Prior to the Mansion House speech, it was rumoured that Reeves planned to slash the annual Cash ISA allowance from £20,000 to £5,000, while keeping the £20,000 limit for other investor-focused ISAs. This could encourage more people to look beyond Cash ISA options when choosing where to invest their annual ISA allowance.

 

How can you maximise your ISA allowance now?

 

In her Spring Budget, Reeves reassured savers and investors that ISA reform would not be implemented in the current financial year. That means that until 5 April 2026, every UK taxpayer can make full use of their £20,000 annual ISA allowance as usual. This £20,000 can be spread across Cash ISAs, IFISAs, Stocks and Shares ISAs and Lifetime ISAs (although there is an annual limit of £4,000 on this type of ISA).

 

Furthermore, all existing ISA balances can be transferred, either to different account providers or from one type of ISA to another.

 

With no guarantees that this structure will remain in place after April 2026, savers and investors should take action now to ensure that they are making the most of their current allowance.

 

This might involve putting aside extra money for ISA savings and investments, while the annual allowance is still at a high.

 

Savers might also take this time to research alternatives to Cash ISAs.
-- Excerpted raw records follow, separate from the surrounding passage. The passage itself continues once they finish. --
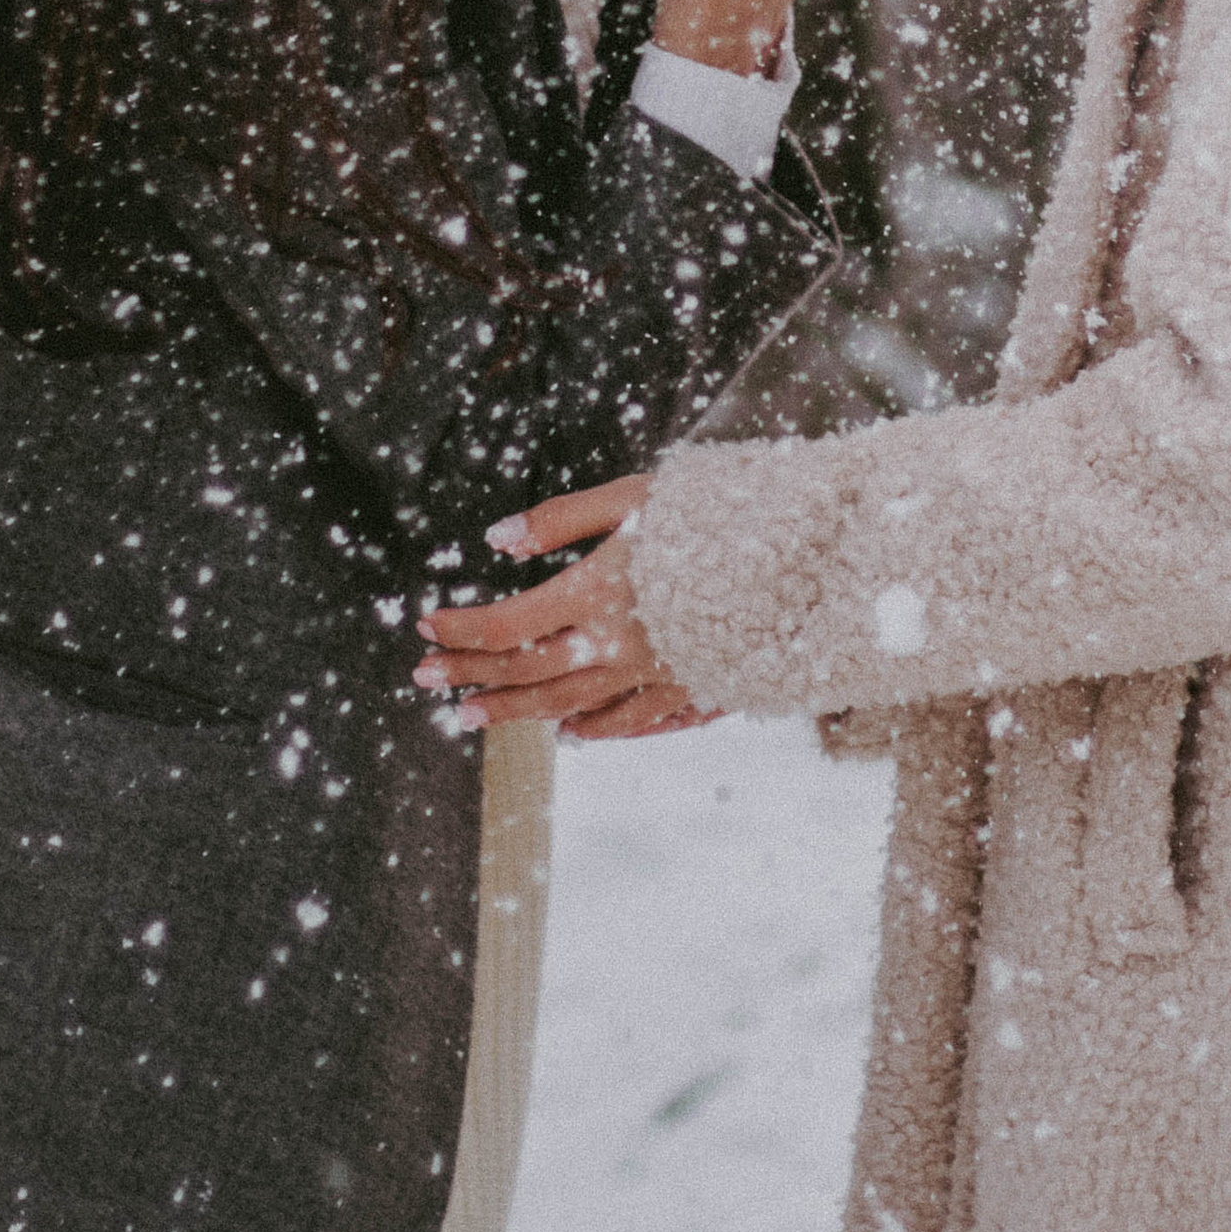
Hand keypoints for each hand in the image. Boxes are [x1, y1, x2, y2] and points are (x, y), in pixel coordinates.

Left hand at [414, 477, 693, 738]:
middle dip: (472, 676)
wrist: (805, 559)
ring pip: (569, 707)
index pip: (505, 625)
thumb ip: (563, 520)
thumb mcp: (635, 497)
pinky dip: (594, 731)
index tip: (425, 627)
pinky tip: (570, 734)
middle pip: (526, 673)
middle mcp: (617, 646)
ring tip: (474, 716)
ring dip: (515, 713)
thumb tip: (497, 539)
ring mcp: (653, 677)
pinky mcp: (689, 690)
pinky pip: (630, 724)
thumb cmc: (719, 513)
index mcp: (597, 594)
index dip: (459, 631)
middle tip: (427, 681)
For example, IFISAs can also offer fixed returns by matching investors with borrowers who pay an agreed interest rate on a daily, monthly, quarterly or annual basis, for the duration of the loan. No two IFISA providers are the same, so it is important to conduct thorough due diligence before placing any money with a provider. It is also important to understand the risk associated with investment ISAs, namely that there is a chance that investor capital could be lost due to an unperforming loan or poor stock performance.

 

Whatever the future holds for the ISA, there are plenty of options available to UK taxpayers who want to grow their savings and investment portfolios and take advantage of tax-free returns – at least in the current financial year.